**Source extract**
***
# Label



## willyC (May 6, 2010)

Printer and time for delivery from order?


----------



## willyC (May 6, 2010)

Oh, that looks sharp.


----------



## NasalSponge (Jul 22, 2008)

I printed them, got the blank labels from staples.


----------



## dmpower (Nov 7, 2010)

I printed my own as well, but the background takes a LOT of ink and soon the background wasn't the color I wanted. My background was gold/yellow so now I print on that color paper and save on ink, and get the right color every time. I don't think you can do that though since there isn't a white ink - sorry for thinking out loud lol
They look great - very eye catching!


----------



## Steve10 (Nov 19, 2008)

Any problems with the ink smudging or tricks to keep it from smudging? My attempts with an HP inkjet printer weren't the greatest.


----------



## Monkadelic (Feb 5, 2010)
***
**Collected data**
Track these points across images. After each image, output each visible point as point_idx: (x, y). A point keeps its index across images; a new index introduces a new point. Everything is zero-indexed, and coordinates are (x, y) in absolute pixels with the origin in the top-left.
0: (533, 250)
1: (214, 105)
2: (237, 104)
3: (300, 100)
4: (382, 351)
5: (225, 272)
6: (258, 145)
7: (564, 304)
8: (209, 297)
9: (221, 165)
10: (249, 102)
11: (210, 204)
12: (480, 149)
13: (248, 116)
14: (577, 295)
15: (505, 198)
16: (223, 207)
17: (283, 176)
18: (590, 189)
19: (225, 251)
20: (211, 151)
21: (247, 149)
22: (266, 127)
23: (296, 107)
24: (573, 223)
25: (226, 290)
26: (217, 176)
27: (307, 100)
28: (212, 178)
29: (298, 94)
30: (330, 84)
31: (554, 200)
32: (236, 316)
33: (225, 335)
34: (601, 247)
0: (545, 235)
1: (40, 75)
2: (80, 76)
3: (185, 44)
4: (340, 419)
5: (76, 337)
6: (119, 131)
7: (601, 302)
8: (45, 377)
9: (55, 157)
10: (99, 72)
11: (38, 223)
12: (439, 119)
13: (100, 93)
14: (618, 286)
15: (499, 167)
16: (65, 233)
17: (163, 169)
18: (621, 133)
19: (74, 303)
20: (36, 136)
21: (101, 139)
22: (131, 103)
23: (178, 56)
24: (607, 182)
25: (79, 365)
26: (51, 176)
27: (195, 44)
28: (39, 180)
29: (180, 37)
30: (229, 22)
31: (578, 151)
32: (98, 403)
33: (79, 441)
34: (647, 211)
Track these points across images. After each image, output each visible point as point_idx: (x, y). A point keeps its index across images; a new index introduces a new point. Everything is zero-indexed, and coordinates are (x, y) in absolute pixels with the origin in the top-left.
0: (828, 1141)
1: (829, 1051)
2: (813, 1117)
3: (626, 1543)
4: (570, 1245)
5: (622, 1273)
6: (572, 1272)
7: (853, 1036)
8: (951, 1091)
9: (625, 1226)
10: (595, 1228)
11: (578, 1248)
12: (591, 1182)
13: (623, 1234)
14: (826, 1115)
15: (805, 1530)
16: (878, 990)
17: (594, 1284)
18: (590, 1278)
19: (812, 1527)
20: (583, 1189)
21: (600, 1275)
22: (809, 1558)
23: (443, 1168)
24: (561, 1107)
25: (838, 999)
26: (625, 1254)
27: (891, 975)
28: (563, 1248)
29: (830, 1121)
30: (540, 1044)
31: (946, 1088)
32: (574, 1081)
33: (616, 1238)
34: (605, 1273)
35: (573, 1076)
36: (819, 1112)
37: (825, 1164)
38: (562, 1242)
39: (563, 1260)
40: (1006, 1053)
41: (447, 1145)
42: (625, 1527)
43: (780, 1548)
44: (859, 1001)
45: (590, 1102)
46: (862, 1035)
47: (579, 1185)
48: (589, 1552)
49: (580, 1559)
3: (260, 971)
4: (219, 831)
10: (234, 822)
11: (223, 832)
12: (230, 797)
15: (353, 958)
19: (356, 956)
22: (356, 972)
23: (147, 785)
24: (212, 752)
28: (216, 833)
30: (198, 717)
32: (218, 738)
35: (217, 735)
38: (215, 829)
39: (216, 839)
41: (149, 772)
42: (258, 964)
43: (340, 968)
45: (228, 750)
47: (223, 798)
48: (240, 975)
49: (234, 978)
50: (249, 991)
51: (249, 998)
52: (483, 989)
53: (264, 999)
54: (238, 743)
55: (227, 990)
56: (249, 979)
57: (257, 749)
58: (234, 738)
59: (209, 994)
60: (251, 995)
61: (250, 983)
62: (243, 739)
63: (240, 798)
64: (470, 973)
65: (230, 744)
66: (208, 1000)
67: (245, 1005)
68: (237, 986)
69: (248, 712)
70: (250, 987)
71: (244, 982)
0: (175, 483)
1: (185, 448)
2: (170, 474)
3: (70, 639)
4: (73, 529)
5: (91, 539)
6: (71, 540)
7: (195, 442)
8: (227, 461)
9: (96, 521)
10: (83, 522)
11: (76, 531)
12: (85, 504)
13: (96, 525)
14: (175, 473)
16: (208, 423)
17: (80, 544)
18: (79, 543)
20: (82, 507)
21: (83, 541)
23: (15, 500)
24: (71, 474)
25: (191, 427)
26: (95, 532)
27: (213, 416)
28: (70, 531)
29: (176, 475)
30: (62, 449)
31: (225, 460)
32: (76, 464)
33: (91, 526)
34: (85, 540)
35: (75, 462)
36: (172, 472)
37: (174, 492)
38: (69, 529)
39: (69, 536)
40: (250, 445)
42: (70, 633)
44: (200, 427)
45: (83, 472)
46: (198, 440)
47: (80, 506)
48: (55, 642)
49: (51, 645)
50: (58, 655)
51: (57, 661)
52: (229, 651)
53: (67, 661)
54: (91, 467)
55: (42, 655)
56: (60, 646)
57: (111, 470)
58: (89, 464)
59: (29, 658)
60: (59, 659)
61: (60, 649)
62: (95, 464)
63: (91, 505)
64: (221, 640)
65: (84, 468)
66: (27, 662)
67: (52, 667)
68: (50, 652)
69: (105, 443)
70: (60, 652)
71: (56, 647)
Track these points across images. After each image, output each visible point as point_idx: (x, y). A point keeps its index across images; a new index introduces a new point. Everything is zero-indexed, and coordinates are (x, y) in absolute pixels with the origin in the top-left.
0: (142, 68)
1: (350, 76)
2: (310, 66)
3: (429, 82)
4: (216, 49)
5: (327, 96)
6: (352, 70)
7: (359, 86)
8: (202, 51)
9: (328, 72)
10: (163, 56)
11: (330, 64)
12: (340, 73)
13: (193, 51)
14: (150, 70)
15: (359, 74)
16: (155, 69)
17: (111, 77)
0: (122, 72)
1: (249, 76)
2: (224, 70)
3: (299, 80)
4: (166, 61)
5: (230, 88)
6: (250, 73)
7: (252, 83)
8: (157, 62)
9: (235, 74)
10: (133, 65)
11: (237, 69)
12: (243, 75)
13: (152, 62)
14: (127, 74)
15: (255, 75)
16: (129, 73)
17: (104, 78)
***
**Instructions**
(A) Using the forum thread about printing labels, answer these:
(i) Where did NasalSponge get the blank labels?
(ii) What color was dmpower's label background?
(iii) What kind of printer did Steve10 try?
(B) Write the next part of the forum thread about printing labels, picking up after its final line.

**Written answers**
(A)
(i) Staples
(ii) Gold/yellow
(iii) An HP inkjet printer

(B)
Steve, unfortunately you're going to get smudging with inkjet. We recently bought a laser to keep costs down with hubby's business, and I have since pretty much taken over the laser for honey labels, as they don't smudge. They have gotten affordable, and we haven't had to change the toner yet and we have had it six months.


----------



## Steve10 (Nov 19, 2008)

Thanks, I'll have to look into a color laser printer for my business. I'll have to convince my business partner to let me borrow it for my honey labels. She's also my wife, so it will cost me big time!


----------



## NasalSponge (Jul 22, 2008)

Yep, I used a laser printer which also makes this particular label waterproof (not that it matters).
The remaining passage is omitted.